§ **Input material**

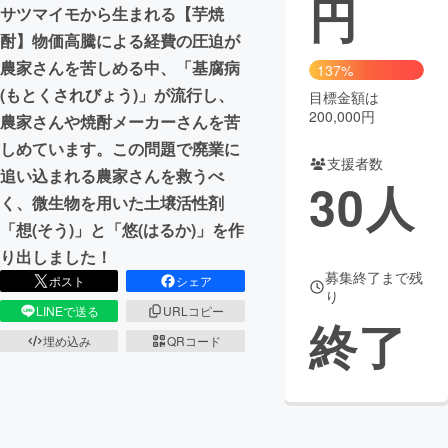
円
サツマイモから生まれる【芋焼
まちづくり・地域活性化
酎】物価高騰による経費の圧迫が
農家さんを苦しめる中、「基腐病
137%
(もとくされびょう)」が流行し、
目標金額は
CAMPFIRE for Social Good
CAMPFIRE Creation
200,000円
農家さんや焼酎メーカーさんを苦
CAMPFIREふるさと納税
machi-ya
コミュニティ
しめています。この問題で廃業に
支援者数
追い込まれる農家さんを救うべ
30
人
く、微生物を用いた土壌活性剤
「想(そう)」と「悠(はるか)」を作
り出しました！
募集終了まで残
ポスト
シェア
り
LINEで送る
URLコピー
終了
埋め込み
QRコード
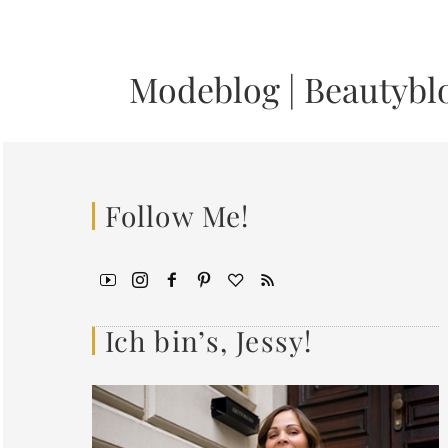
Modeblog
|
Beautybl
Follow Me!
Ich bin’s, Jessy!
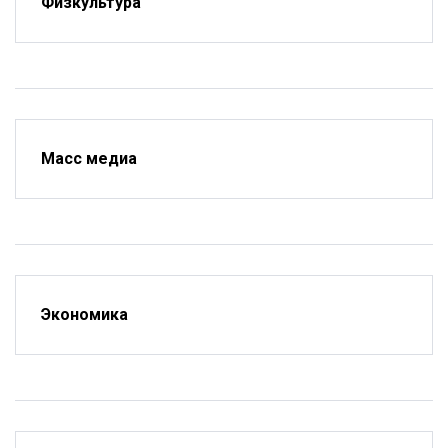
Физкультура
Масс медиа
Экономика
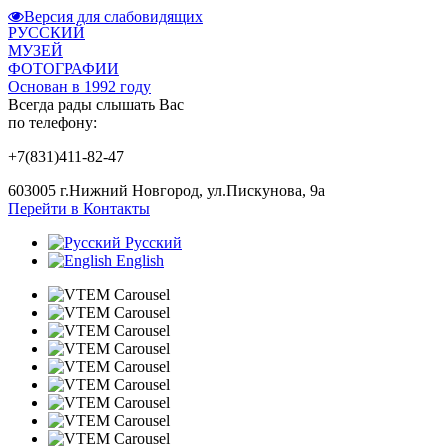
Версия для слабовидящих
РУССКИЙ
МУЗЕЙ
ФОТОГРАФИИ
Основан в 1992 году
Всегда рады слышать Вас
по телефону:
+7(831)411-82-47
603005 г.Нижний Новгород, ул.Пискунова, 9а
Перейти в Контакты
Русский
English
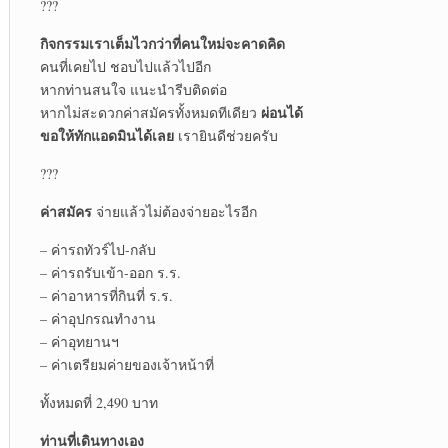
???
กิจกรรมเราเต็มไวกว่าที่คนใหม่จะคาดคิด
คนที่เคยไป ชอบไปแล้วไปอีก
หากท่านสนใจ แนะนำรีบติดต่อ
ผ่อนได้
หากไม่สะดวกค่าสมัครทั้งหมดทีเดียว
ขอให้ทักแอดมินได้เลย
เรายินดีช่วยครับ
???
ค่าสมัคร
จ่ายแล้วไม่ต้องจ่ายอะไรอีก
– ค่ารถทัวร์ไป-กลับ
– ค่ารถรับเข้า-ออก ร.ร.
– ค่าอาหารที่กินที่ ร.ร.
– ค่าอุปกรณทำงาน
– ค่าอุทยานฯ
– ค่าเตรียมค่ายของเจ้าหน้าที่
ทั้งหมดที่ 2,490 บาท
ท่านที่เดินทางเอง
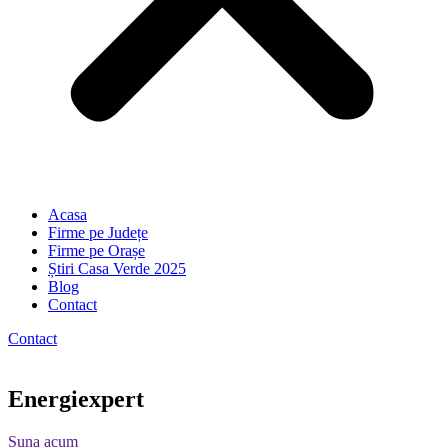
Acasa
Firme pe Județe
Firme pe Orașe
Știri Casa Verde 2025
Blog
Contact
Contact
Energiexpert
Suna acum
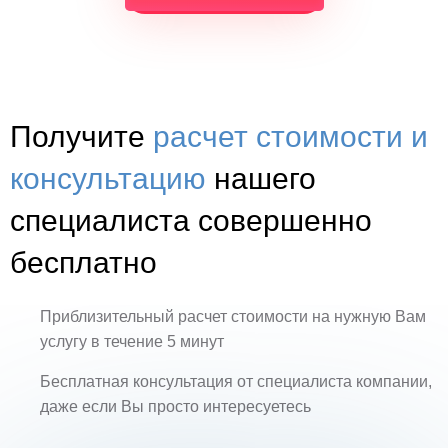
Получите
расчет стоимости и
консультацию
нашего
специалиста совершенно
бесплатно
Приблизительный расчет стоимости на нужную Вам
услугу в течение 5 минут
Бесплатная консультация от специалиста компании,
даже если Вы просто интересуетесь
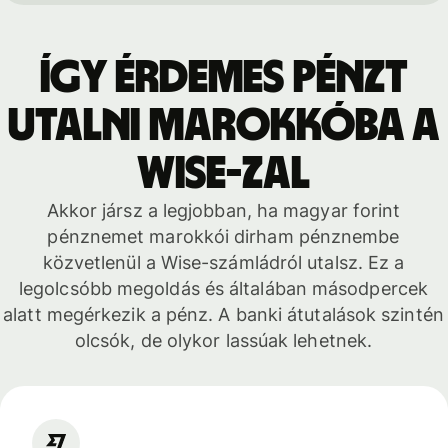
Így érdemes pénzt
utalni Marokkóba a
Wise-zal
Akkor jársz a legjobban, ha magyar forint
pénznemet marokkói dirham pénznembe
közvetlenül a Wise-számládról utalsz. Ez a
legolcsóbb megoldás és általában másodpercek
alatt megérkezik a pénz. A banki átutalások szintén
olcsók, de olykor lassúak lehetnek.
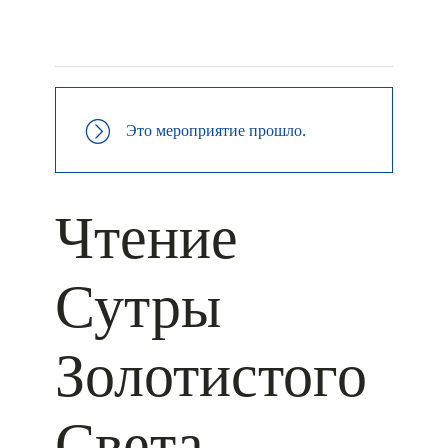
+ КАЛЕНДАРЬ GOOGLE
+ ДОБАВИТЬ В ICALENDAR
Это мероприятие прошло.
Чтение
Сутры
Золотистого
Света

§ **What the exercise asks**
Lines of the material may hold the string "งหมดท". Copy each one that does.

§ **Task answer**
หากไม่สะดวกค่าสมัครทั้งหมดทีเดียว
ทั้งหมดที่ 2,490 บาท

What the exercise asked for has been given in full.